Mental arithmetic with language barriers

By Christian BlockLex KlerenMisch Pautsch Switch to German for original article

How we learn to do maths has a lot to do with language. The high standards of the Luxembourg school system come at a price: many children fall short of their full mathematical potential due to language barriers. But things are starting to move.

Maths teachers Anne Nau and Claude Mentgen brought something with them to the interview in Grevenmacher: textbooks that are originally intended for maths lessons in Saarland or Rhineland-Palatinate.

Since 2014/2015, the Maacher Lycée (MLG) has been characterised by a special feature. Pupils in general (formerly: "technique") secondary education (ESG) can enrol in a "Français +" class in the lower grades. Pupils who choose this option have one more hour of French on their timetable.
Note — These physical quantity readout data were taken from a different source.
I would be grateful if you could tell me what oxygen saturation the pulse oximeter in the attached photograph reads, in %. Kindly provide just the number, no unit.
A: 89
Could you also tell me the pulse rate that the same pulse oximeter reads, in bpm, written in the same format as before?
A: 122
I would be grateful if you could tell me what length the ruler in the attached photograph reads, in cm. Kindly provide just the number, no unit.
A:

They can even choose to receive three hours of additional remedial lessons every three weeks. But above all – and this is the real starting point – maths is taught in German. For Claude Mentgen and Anne Nau, the German textbooks are a makeshift tool.
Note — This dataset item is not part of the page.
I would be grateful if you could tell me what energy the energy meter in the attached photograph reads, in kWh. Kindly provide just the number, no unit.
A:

The idea was born around 20 years ago when they realised that pupils were finding it difficult to switch the language of instruction from German to French from primary to secondary level. "When I speak French in class, I know very well that the pupils don't understand the mathematical context, but first have to get to grips with the French. Then I explain it a second time, " Claude Mentgen explains his experience in front of the blackboard. The maths teacher also refers to the trend at the time towards problem-based maths, which presented pupils with a lot of text-heavy tasks, which in turn created a barrier when they first had to decipher sentence structure and foreign words before they could demonstrate their mathematical skills. "As mathematicians, we are simply interested in teaching maths, " says Mentgen, summing up the motivation to offer maths lessons in German. After a lengthy tug-of-war with the Ministry of Education, the MLG was able to start implementing their plan in 2014/15. Under two conditions: Firstly, the project had to be limited to the lower level of general (formerly: technique) education and, secondly, the school had to commit to working on the pupils' knowledge of French in parallel. This explains the name.